En ese contexto de desparpajo, crudeza, simplificaciones, entra Fernanda del Carpio al ser traída
de un glacial pueblo del interior del país por Aureliano Segundo, un rico ganadero costeño de
Macondo, dado al acordeón y al deleite, quien queda deslumbrado por su belleza en un desfile de
una de sus parrandas y la pide como esposa. Ella representa lo ultraconservador que, ante la
pérdida de autoridad de Úrsula por su vejez y enfermedad, lucha por imponer a través de rígidos
modales de una nobleza en decadencia, de una aristócrata ya sin dinero, ademanes, formas de
actuar, relacionarse, hablar y hasta de llamar a las cosas, no por su verdadero nombre, sino con
eufemismos; él, representa el peso cada vez mayor de la mundanalidad en la burguesía.
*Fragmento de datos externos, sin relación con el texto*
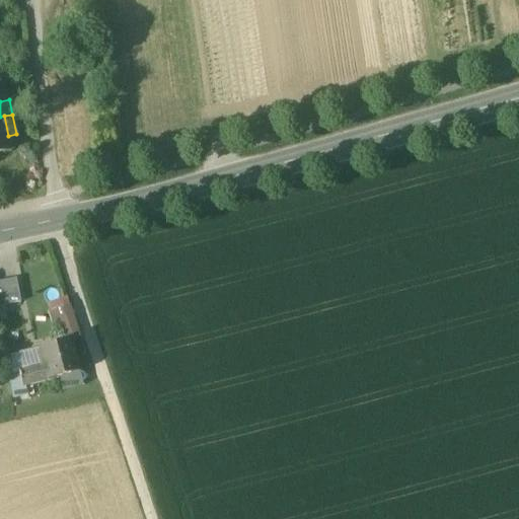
[(4,116),(0,117),(0,153),(11,152),(8,136),(4,116)]
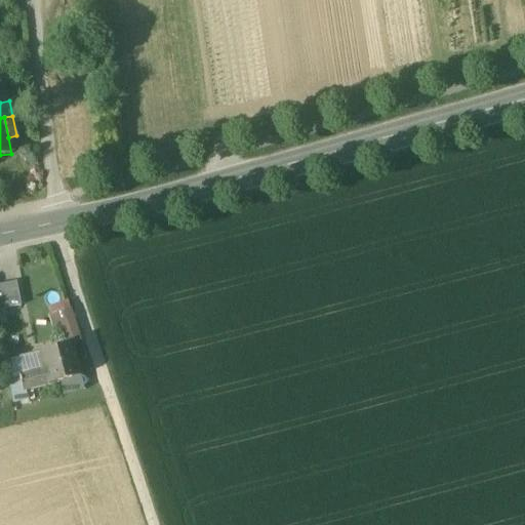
[(16,282),(0,285),(0,310),(21,307),(16,282)]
La fuerza
del etnocentrismo de Fernanda, de su endoculturación, de su extremada religiosidad, se muestra
en esa actitud insolente y paternalista ante la familia Buendía, al verlos como animales que
necesitan de su formación, defendiendo ella la perspectiva de un cachaco con ínfulas de europeo y
unos ritos huecos. Por su parte la familia Buendía ironiza la actitud acartonada con comentarios
hirientes como los de Amaranta o la pasiva insumisión del Coronel Aureliano Buendía.